Melihat aldi datang bapaknya yang sedari tadi mencuri dengar percakapan aldi dan ibunya berpura – pura seolah – olah tidak mendengar apa pun, bapak aldi tetap focus dengan tanaman bonsainya.
“ pak”.
“ ya ada apa di?”
“ maafkan aldi tidak bisa lagi membuat riani menjadi menatu kesayangan bapak sama ibu lagi, aldi sudah berusaha pak akan tetapi riani tetap menolak keinginan rujuk aldi”
“ iya sudah mau bagaimana lagi kita harus bisa menghormati keputusan riani dan keluarganya”.
“ iya pak, dan untuk sementara aldi akan focus dulu ke perceraian ladi dengan nabila tadi ibu bilang sudah ada surat pangilan sidang perceraian aldi dengan nabila”.
“ iya tadi ibumu yang menyimpannya”
“ ibu simpan di kamar aldi akan tetapi belum aldi buka nanti saja, semoga perceraian aldi dan nabila bisa berjalan lancar ya pak, aldi sudah capek dengan semua kejadian akhir – akhoir ini yang menimpa aldi, semoga kedepanya tidak ada lagi musibah yang menimpa aldi”.
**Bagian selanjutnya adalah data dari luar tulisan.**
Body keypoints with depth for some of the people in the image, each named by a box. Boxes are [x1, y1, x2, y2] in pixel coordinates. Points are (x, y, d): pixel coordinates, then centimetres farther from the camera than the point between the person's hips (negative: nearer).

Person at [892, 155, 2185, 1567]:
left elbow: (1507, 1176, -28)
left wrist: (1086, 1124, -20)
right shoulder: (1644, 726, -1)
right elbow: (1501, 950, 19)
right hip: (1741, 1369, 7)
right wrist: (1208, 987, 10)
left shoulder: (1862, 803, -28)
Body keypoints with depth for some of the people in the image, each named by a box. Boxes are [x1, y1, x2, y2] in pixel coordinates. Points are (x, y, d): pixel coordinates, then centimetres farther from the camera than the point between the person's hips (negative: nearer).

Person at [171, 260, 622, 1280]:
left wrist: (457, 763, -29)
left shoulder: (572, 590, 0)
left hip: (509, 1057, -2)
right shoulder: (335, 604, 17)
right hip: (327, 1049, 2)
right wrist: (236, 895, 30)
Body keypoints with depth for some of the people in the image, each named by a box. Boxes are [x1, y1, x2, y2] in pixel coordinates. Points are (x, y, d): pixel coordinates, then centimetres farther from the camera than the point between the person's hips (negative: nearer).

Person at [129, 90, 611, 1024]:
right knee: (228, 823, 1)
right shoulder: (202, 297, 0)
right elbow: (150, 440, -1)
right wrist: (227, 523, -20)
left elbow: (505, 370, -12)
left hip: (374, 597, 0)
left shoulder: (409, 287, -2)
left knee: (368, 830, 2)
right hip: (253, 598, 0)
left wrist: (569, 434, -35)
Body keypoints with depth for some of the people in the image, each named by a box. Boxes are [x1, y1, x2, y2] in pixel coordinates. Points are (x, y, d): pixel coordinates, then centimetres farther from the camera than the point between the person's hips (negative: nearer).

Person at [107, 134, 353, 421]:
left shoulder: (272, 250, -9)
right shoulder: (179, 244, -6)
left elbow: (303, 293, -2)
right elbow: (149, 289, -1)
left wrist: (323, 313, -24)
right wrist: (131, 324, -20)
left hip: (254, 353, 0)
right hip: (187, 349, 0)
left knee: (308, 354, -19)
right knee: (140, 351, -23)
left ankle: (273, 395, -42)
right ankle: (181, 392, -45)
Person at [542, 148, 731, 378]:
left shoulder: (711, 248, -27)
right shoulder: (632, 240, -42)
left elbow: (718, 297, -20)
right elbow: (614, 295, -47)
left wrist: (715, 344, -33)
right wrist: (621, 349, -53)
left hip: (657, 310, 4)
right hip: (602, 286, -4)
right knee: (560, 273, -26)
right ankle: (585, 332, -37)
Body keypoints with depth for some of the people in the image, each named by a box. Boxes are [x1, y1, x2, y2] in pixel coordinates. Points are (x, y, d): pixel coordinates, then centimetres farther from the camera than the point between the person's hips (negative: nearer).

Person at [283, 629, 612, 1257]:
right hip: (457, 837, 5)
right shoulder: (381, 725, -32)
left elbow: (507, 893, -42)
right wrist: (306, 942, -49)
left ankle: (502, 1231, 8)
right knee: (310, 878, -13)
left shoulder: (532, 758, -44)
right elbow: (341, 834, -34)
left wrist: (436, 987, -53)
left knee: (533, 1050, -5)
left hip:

“ aamiin kamu yang sabar selalu ada hikmah dibalik semua kejadian tinggal bagaimana kita menyikapinya nak”.
“ do’akan aldi bisa melewati semua ini pak”.
“ tanpa kamu minta pun bapak sama ibumu selalu mendo’akan yang terbaik buat anak – anaknya”.
Aldi hanya bisa mengaminkan perkataan bapaknya, dia hanya bisa menyesali apa yang telah dia lakukan terhadap riani tempo dulu Ketika mereka masih hidup Bersama sebagai pasangan suami istri.